*Instructions to follow*. Leave no picture in, and give every entry again exactly.

*Supplied entries*.
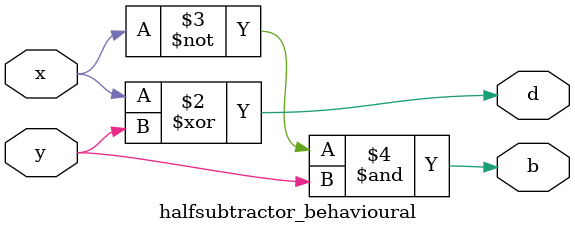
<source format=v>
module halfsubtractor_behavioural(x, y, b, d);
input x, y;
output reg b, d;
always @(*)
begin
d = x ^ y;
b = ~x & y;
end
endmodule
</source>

*Task solution*.
<source format=v>
module halfsubtractor_behavioural(x, y, b, d);
input x, y;
output reg b, d;
always @(*)
begin
d = x ^ y;
b = ~x & y;
end
endmodule
</source>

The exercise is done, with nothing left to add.